When you spot the word "other" in a line of the data below, copy that line.
___ Source records ___
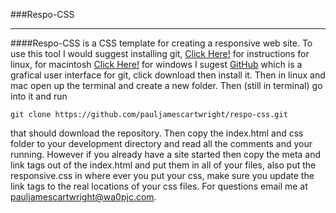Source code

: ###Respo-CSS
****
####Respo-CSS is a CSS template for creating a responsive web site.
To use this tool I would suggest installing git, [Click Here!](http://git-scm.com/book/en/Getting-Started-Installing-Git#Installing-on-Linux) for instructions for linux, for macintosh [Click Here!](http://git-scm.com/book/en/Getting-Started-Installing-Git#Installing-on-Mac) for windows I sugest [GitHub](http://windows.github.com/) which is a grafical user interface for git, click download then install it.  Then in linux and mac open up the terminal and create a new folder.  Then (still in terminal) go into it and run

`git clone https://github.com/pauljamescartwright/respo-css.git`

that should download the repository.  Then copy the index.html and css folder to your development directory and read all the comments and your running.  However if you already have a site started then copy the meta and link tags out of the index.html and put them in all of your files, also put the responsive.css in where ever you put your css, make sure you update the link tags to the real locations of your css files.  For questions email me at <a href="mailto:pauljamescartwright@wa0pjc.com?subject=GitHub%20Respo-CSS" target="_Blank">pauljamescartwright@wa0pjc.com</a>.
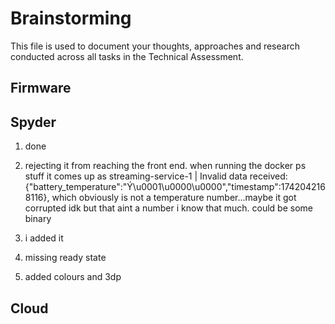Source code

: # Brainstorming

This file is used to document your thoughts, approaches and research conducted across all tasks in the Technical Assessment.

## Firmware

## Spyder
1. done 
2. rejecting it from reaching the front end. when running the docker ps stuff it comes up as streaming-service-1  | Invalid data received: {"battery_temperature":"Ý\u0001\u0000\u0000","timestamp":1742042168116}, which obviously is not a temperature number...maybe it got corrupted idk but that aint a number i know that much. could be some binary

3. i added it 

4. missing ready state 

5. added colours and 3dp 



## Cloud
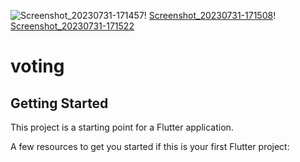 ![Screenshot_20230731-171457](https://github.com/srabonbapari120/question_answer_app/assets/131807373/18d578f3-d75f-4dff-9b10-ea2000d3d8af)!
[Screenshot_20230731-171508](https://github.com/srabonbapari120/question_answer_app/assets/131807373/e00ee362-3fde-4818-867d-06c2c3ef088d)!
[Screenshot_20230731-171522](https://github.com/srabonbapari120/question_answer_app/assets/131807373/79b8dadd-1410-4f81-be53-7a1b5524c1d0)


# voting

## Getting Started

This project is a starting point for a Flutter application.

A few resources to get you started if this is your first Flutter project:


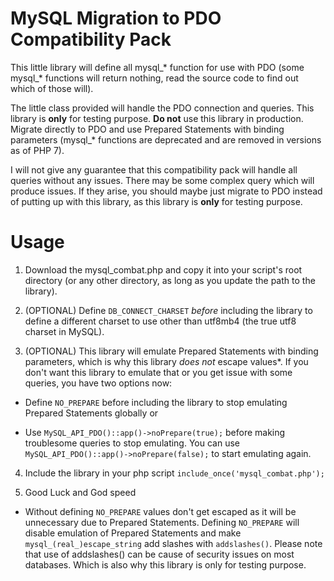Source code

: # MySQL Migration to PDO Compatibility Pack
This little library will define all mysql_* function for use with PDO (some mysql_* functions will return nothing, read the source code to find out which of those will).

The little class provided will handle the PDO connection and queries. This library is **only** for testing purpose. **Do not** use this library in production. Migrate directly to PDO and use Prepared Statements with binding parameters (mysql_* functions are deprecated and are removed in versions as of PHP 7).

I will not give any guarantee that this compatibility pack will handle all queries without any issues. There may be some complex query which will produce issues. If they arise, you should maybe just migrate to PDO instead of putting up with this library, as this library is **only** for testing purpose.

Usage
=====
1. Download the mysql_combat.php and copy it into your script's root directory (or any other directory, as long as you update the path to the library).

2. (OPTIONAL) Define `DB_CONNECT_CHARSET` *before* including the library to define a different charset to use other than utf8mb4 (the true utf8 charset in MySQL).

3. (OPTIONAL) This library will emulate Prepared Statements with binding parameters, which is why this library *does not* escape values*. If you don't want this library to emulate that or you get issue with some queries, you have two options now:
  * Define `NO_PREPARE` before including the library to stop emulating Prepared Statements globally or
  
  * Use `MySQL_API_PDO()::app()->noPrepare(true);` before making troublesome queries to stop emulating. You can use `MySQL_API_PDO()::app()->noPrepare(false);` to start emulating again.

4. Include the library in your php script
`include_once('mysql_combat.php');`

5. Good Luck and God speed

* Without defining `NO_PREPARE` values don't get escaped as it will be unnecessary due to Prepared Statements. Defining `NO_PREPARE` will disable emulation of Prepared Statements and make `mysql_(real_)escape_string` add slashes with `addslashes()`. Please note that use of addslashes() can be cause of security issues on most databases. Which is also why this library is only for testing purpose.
___
» Written response:
1. Download the mysql_combat.php and copy it into your script's root directory (or any other directory, as long as you update the path to the library).
2. (OPTIONAL) Define `DB_CONNECT_CHARSET` *before* including the library to define a different charset to use other than utf8mb4 (the true utf8 charset in MySQL).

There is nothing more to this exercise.